In fact, as NewsChannel 5 first reported, the former career prosecutor in charge of policing Tennessee judges did not believe Wade's comment broke the rules. Timothy Discenza is a former federal prosecutor who sent several Democratic lawmakers to federal prison.

Based on Discenza's recommendation, the state's Board of Judicial Conduct dismissed Bell's complaint.

It was a decision that, the Senate chairman later admitted, did not sit well with him personally.

"When I look at the language of the judicial code of ethics, I think it's plain and simple -- I think he violated it," Bell told NewsChannel 5 Investigates.

Bell volunteered that he also disagrees with several court rulings that have found Tennessee's current system of electing appellate judges is constitutional.

But former Sen. Joe Haynes, himself a lawyer, said Bell's plans to hold hearings over the handling of his own complaint is nothing but intimidation.

"It's an attempt to intimidate, and it's a bad idea," the Goodlettsville Democrat said. "I think we need to let the judicial branch take care of administering their own discipline and the legislature needs to leave them alone."

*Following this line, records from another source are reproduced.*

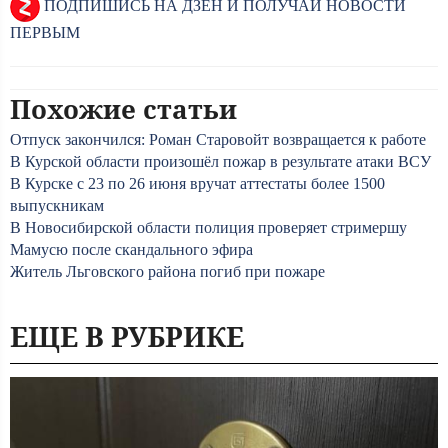
ПОДПИШИСЬ НА ДЗЕН И ПОЛУЧАЙ НОВОСТИ
ПЕРВЫМ
Похожие статьи
Отпуск закончился: Роман Старовойт возвращается к работе
В Курской области произошёл пожар в результате атаки ВСУ
В Курске с 23 по 26 июня вручат аттестаты более 1500
выпускникам
В Новосибирской области полиция проверяет стримершу
Мамусю после скандального эфира
Житель Льговского района погиб при пожаре
ЕЩЕ В РУБРИКЕ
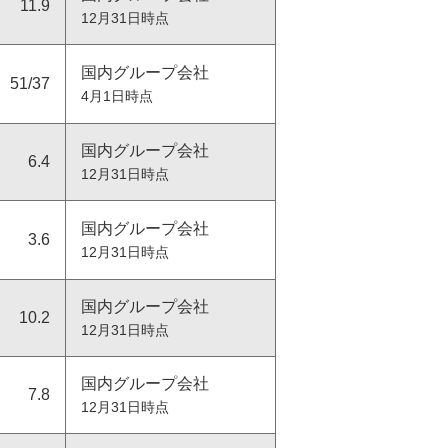
11.9
地球環境のために
12月31日時点
国内グループ会社
51/37
よくある質問
水と向き合う取り組み：Water,
4月1日時点
Life, Beauty
気候変動への対応
国内グループ会社
6.4
低炭素移行計画
12月31日時点
資源循環に向けた対応
国内グループ会社
生物多様性に向けた対応
3.6
12月31日時点
商品における取り組み
生産における取り組み
国内グループ会社
10.2
化粧品コーナー・営業・オフィス
12月31日時点
における取り組み
環境指標
国内グループ会社
7.8
12月31日時点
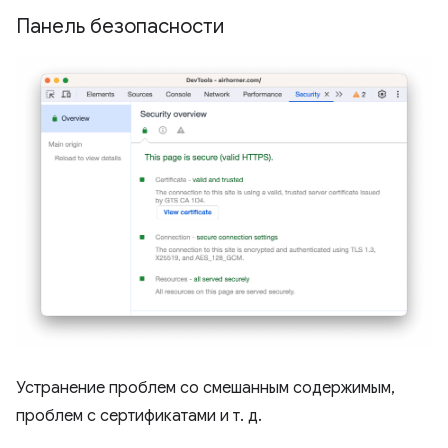
Панель безопасности
Устранение проблем со смешанным содержимым,
проблем с сертификатами и т. д.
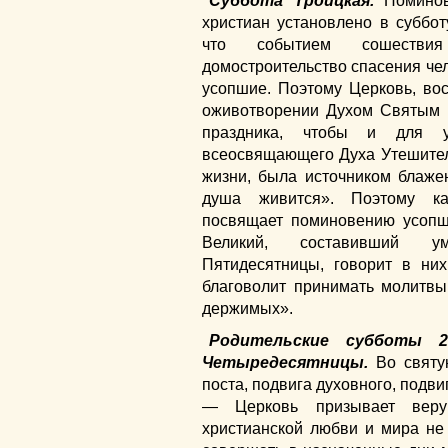
Суббота Троицкая.
Поминов
христиан установлено в суббот
что событием сошестви
домостроительство спасения чел
усопшие. Поэтому Церковь, во
оживотворении Духом Святым 
праздника, чтобы и для у
всеосвящающего Духа Утешител
жизни, была источником блаже
душа живится». Поэтому ка
посвящает поминовению усопш
Великий, составивший у
Пятидесятницы, говорит в них
благоволит принимать молитв
держимых».
Родительские субботы 2
Четыредесятницы.
Во святу
поста, подвига духовного, подв
— Церковь призывает вер
христианской любви и мира не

While Bell told reporters it's important that such questions be ironed out before the August election, he still insisted it's not political.

"Whether it reflects negatively on the sitting Supreme Court justice or not, that will be up to the people to decide," he said.

Some members of the Judicial Performance Evaluation Commission, in their evaluation of Wade, expressed concern that the chief justice's comments may have crossed the line. Still, they voted 9-0 that he should be retained.

The campaign for the three incumbent justices released statements, two of them from Republican lawyers, suggesting that politics is indeed behind Senator Bell's effort.

“Efforts to politicize Tennessee’s Supreme Court are counter to what the people of our state want and deserve: a fair and impartial court,” said Edward M. Yarbrough, former U.S. Attorney for the Middle District of Tennessee. He was appointed by President George W. Bush.
 
Added retired U.S. District Judge Robert Echols, “It is okay to debate these issues as long as they are not motivated by partisan intentions or retaliation because of some special interest group or legislator who dislikes the result of legal decisions.” He was appointed by President George H.W. Bush.
 

Keep Tennessee Courts Fair campaign manager Brenda Gadd added, “Politics are intended for the politicians in our Legislature, not our Supreme Court. We intend to ensure that our people have what our Tennessee Constitution provides: a fair and impartial Supreme Court.”

But the chair of the board that polices the ethics of Tennessee judges told NewsChannel 5 Investigates that he will fully cooperate with Bell's hearings.

"The Board of Judicial Conduct is strictly a creation of the legislature and, if anything I have to say would be of help to them in discharging their legislative duties, I would be glad to cooperate," Shelby County Criminal Court Judge Chris Craft said.